Vivemos num mundo do "olho-por-olho e dente-por-dente". Infelizmente, alguns crentes têm praticado o mesmo. No lugar de usar o perdão Divino, aplicam aos que lhes ofendem a lei em toda a sua dureza e frieza. Essa é uma atitude não cristã. Jesus, ao observar como os homens da lei agiam para com os seus ofensores, disse: "Porque, se perdoardes aos homens as suas ofensas, também vosso Pai celestial vos perdoará a vós se, porém, não perdoardes aos homens, tampouco vosso Pai perdoará vossas ofensas” (Mt 6.14-15). Então, perdoar não é um ato opcional. Pelo contrário, é obedecer ao ensinamento de Cristo. Dessa forma, cada membro da Igreja tem que praticar o perdão. Como fazê-lo? Jesus não deixou nenhuma condição pré-estabelecida para a prática do perdão. Ele exige apenas que se perdoe. Então, como irmãos em Cristo, temos que perdoar todos os que nos ofendem. Sejam eles de dentro ou de fora da comunidade cristã. Perdoar não é fácil. É, porém, uma prerrogativa divina. Não podemos excluí-la de nosso viver.
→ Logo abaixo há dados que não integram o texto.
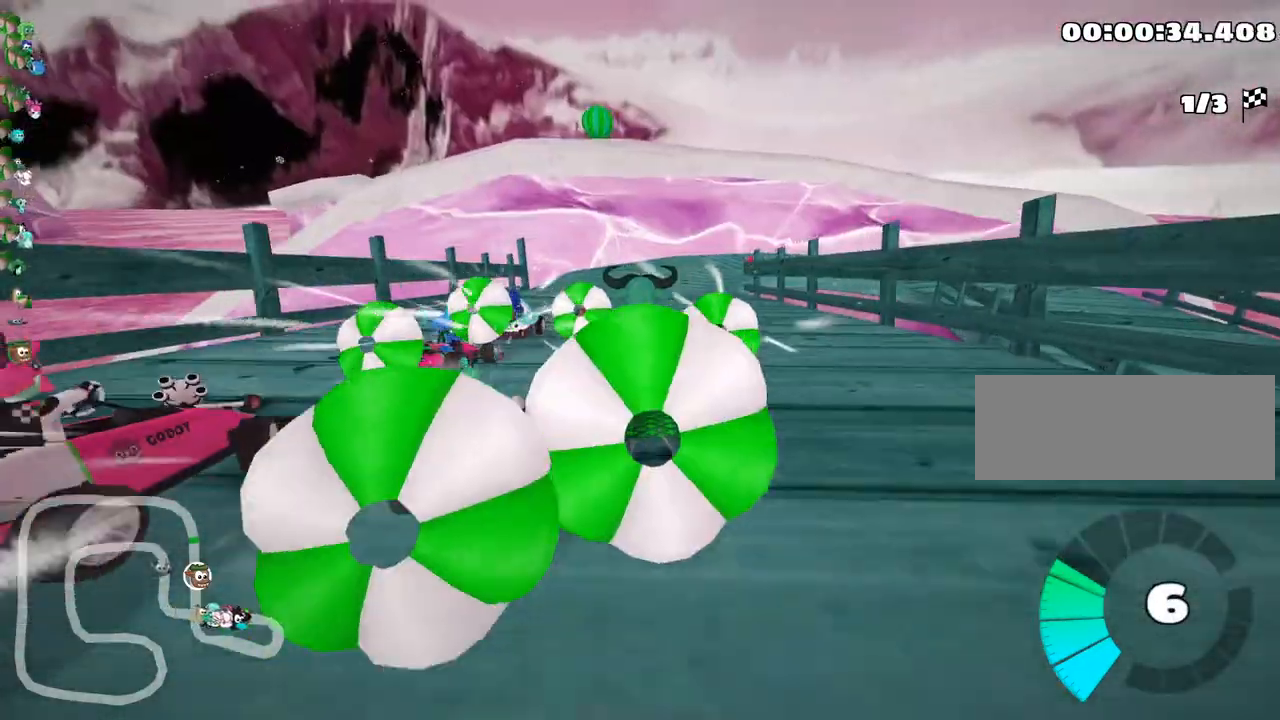
{"keys": [], "events": []}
Um dos problemas mais sérios que encontramos no meio das Igrejas é quando um irmão, além de não perdoar os erros do outro, leva o caso para a justiça do mundo. A Palavra de Deus é radicalmente contra tal atitude. O apóstolo Paulo questiona: "Mas vai um irmão a juízo contra outro irmão, e isto perante incrédulos" (l Co 6.6)? Aí está o problema. Quando surge qualquer litígio entre um irmão e outro, não se deve, de forma alguma, levá-lo às barras da justiça deste mundo. Essa é limitada e imperfeita. A única justiça perfeita e verdadeira é a Divina. Quando um juiz ímpio recebe uma causa relativa a um conflito entre crentes, isso se torna um escândalo. Geralmente, esse juiz pergunta: "Porventura não há como resolver esse problema entre vocês?”

Às vezes, propositadamente, abandonamos a orientação da Palavra de Deus para resolvermos os problemas entre os irmãos na fé. Entre a justiça de Deus e a do mundo, escolhemos esta última. Agindo assim, estamos dizendo que não temos capacidade espiritual para resolver nossos próprios conflitos. Deus não se agrada disso. Mais uma vez, o ensino de Jesus é: "se, porém, não perdoardes aos homens, tampouco vosso Pai perdoará vossas ofensas” (Mateus 6.15). Qualquer coisa fora disso é engano. É falso cristianismo. É desobediência à voz de Deus.

Devemos, sinceramente, pedir perdão ao Senhor pelos erros que cometemos no passado e, doravante, agir em conformidade com os Seus estatutos, perdoando uns aos outros. Se temos uma causa na justiça contra qualquer irmão, é bom que repensemos até que ponto estamos sendo leais aos ensinos de Cristo. Por que "ir ao tribunal contra outro irmão" (l Co 6.6)? Será que os juízes deste mundo são maiores e mais sábios que Deus? Acatemos o ensino do apóstolo Paulo: "Se vocês têm questões relativas às coisas desta vida, designem como juízes os que são da igreja, mesmo que sejam os menos importantes … Acaso não há entre vocês alguém suficientemente sábio para julgar uma causa entre irmãos" (l Co 6.4,5, NVI)?

Que aprendamos a perdoar! Isso é o que está no coração de Deus. Essa é a nossa necessidade. Só assim poderemos orar: "Perdoa as nossas dívidas, assim como nós perdoamos aos nossos devedores" (Mt. 6.12).

Para tanto, que o Senhor tenha misericórdia de nós!